Farmers overall remain satisfied with their banks, but pressure is building and sharemilkers are feeling it most a Federated Farmers survey has revealed.
The Federated Farmers Banking Survey, which is undertaken quarterly to gauge the relationship farmers hold with their banks, has indicated that perceptions about ‘undue pressure’ have gradually built.
Federated Farmers Dairy chairman Andrew Hoggard says that it comes as no surprise considering the current environment.
“Despite sharemilkers being particularly exposed at present bank satisfaction remains strong overall.”
The survey shows 81 percent of all farmers and 79 percent of dairy farmers were ‘very satisfied’ or ‘satisfied’ with their banks. However, 9.7 percent of all farmers felt they were coming under ‘undue pressure’ regarding their mortgage, up from February’s 8.5 percent. For dairy farmers this was up to 12.9 percent from 10.9 percent last quarter.
Mr Hoggard said it was important to recognise that to date other farming types, like sheep and beef and arable, are not reporting nearly the extent of bank pressure and numbers have hardly shifted since the survey started.
New Zealand Bankers’ Association chief executive Karen Scott-Howman says that banks are still working closely with farmers to help them plan and manage through the tough times, and the survey results are positive given the current environment for farmers.
“Banks remain committed to supporting their farming customers, and they will continue working closely with dairy farmers and sharemilkers to help support the viability of their businesses,” Ms Scott-Howman said.
“The survey shows the vast majority of farmers remain happy with the quality of communication with their banks. Regular two-way communication is vital in times of financial pressure. We encourage farmers to continue talking with their banks early and often about budget planning, managing cash flow and the assistance that may be available to them,” she added.
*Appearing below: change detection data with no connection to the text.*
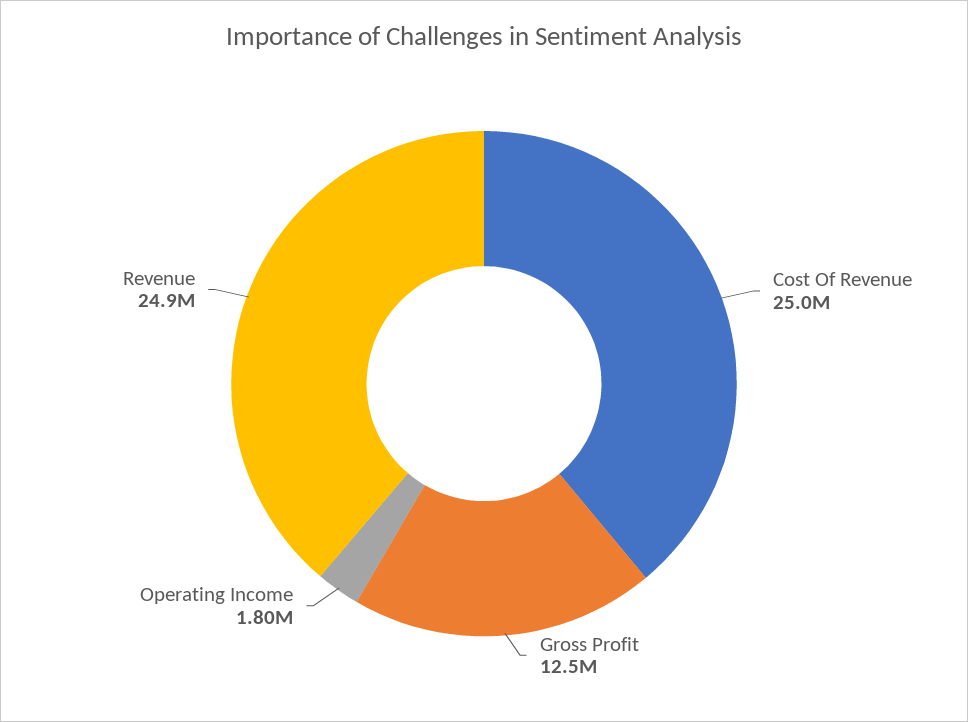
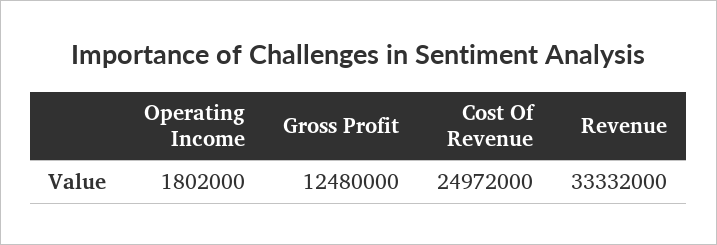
  {
    "Cost Of Revenue": 24972000,
    "Gross Profit": 12480000,
    "Operating Income": 1802000,
-   "Revenue": 24900000
+   "Revenue": 33332000
  }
Mr Hoggard continued: “To end on a positive note, interest rates are relatively low and they are still edging down. Compared to February both mortgage and overdraft rates were down by about 20 basis points to 5.41 percent and 7.59 percent respectively on average.
“Today’s low interest rate environment is a godsend and it will be saving many farmers significant debt servicing costs. Those who remember the mid-to-late 1980s with borrowing rates well over 20 percent will be well aware of this,” Mr Hoggard concluded.